Amplience incident
Unable to Publish or Schedule in Dynamic Content
Amplience experienced a major incident on August 19, 2024 affecting Dynamic Content, lasting 9h 56m. The incident has been resolved; the full update timeline is below.
Affected components
Update timeline
- investigating Aug 19, 2024, 08:12 PM UTC
Some Customers are experiencing issues with publishing and scheduling in Dynamic Content. We are currently working to identify the problem
- investigating Aug 19, 2024, 11:21 PM UTC
We have identified that there was a backlog of publishing jobs due to a stuck event listener. It appears that the content is publishing but there is a delay in the published tick showing in Dynamic Content. We expect the publish tick to catch up over the next few hours.

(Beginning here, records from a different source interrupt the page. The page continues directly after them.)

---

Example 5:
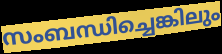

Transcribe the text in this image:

സംബന്ധിച്ചെങ്കിലും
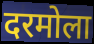
दरमोला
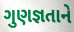
ગુણજ્ઞતાને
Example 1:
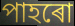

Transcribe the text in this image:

পাহৰো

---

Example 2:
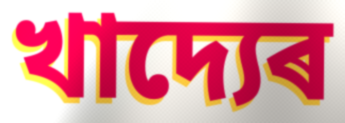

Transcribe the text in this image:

খাদ্যেৰ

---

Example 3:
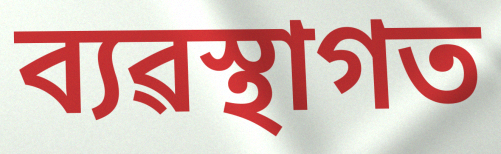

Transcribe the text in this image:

ব্যৱস্থাগত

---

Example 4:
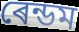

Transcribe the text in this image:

ৰেন্ডম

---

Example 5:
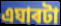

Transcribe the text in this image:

এঘাৰটা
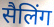
सैलिंग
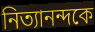
নিত্যানন্দকে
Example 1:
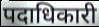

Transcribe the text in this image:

पदाधिकारी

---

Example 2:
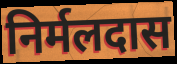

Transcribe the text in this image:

निर्मलदास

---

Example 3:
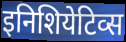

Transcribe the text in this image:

इनिशियेटिव्स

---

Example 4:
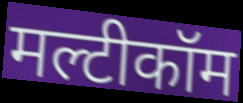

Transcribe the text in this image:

मल्टीकॉम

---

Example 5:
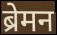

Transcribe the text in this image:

ब्रेमन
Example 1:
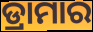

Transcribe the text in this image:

ଡ୍ରାମାର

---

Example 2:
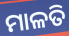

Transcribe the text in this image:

ମାଳତି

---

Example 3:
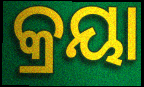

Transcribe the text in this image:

କ୍ରୟା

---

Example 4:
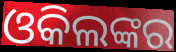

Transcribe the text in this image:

ଓକିଲଙ୍କର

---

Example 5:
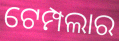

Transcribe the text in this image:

ଟେମ୍ପଲାର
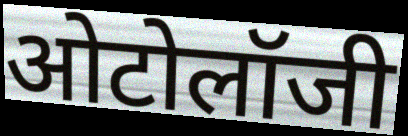
ओटोलॉजी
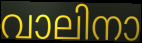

- monitoring Aug 19, 2024, 11:23 PM UTC
We have identified that there was a backlog of publishing jobs due to a stuck event listener. It appears that the content is publishing but there is a delay in the published tick showing in Dynamic Content. We expect the publish tick to catch up over the next few hours.

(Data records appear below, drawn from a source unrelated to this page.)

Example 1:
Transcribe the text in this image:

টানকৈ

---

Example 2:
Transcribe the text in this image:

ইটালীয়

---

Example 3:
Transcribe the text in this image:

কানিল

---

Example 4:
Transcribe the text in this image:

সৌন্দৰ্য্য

- resolved Aug 20, 2024, 06:08 AM UTC
The publishing status backlog is now back to the normal level and content items should now be publishing as expected.

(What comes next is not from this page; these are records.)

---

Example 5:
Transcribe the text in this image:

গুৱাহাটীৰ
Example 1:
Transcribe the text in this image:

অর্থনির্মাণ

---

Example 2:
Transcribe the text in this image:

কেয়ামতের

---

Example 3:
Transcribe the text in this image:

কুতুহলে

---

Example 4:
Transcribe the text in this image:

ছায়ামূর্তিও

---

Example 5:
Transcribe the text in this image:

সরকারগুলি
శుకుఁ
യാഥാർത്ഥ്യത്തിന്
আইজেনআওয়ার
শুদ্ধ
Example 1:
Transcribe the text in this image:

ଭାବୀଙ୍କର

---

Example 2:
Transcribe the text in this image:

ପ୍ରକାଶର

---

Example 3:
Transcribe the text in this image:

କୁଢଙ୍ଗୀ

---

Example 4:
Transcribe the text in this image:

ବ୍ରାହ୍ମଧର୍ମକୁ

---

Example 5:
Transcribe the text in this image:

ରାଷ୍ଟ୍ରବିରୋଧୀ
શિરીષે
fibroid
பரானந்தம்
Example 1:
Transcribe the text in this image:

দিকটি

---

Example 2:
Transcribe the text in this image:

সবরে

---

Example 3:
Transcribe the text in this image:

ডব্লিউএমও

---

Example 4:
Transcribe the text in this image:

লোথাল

- postmortem Aug 21, 2024, 02:25 PM UTC
**Incident Start Date:** 19/08/2024 17:59 GMT **Incident End Date:** 20/08/2024 01:50 GMT **Issue** During the incident, some users were unable to schedule content for publishing. The UI indicated that the publishing process was hanging, preventing users from successfully completing their tasks. **Root Cause** The issue was traced back to an undetected faulty shard within our infrastructure. Any publishing job routed to this shard was not processed, leading to the observed hang in the UI. **Corrective Actions** To prevent this from happening in the future, we have implemented the following measures: * **Additional Monitoring:** We have added new monitors that will alert us if any shard starts to fall behind in processing. This will enable us to detect and address similar issues more quickly. * **Infrastructure Protocols:** We are adding additional protocols to better protect our infrastructure and ensure a more robust and resilient system.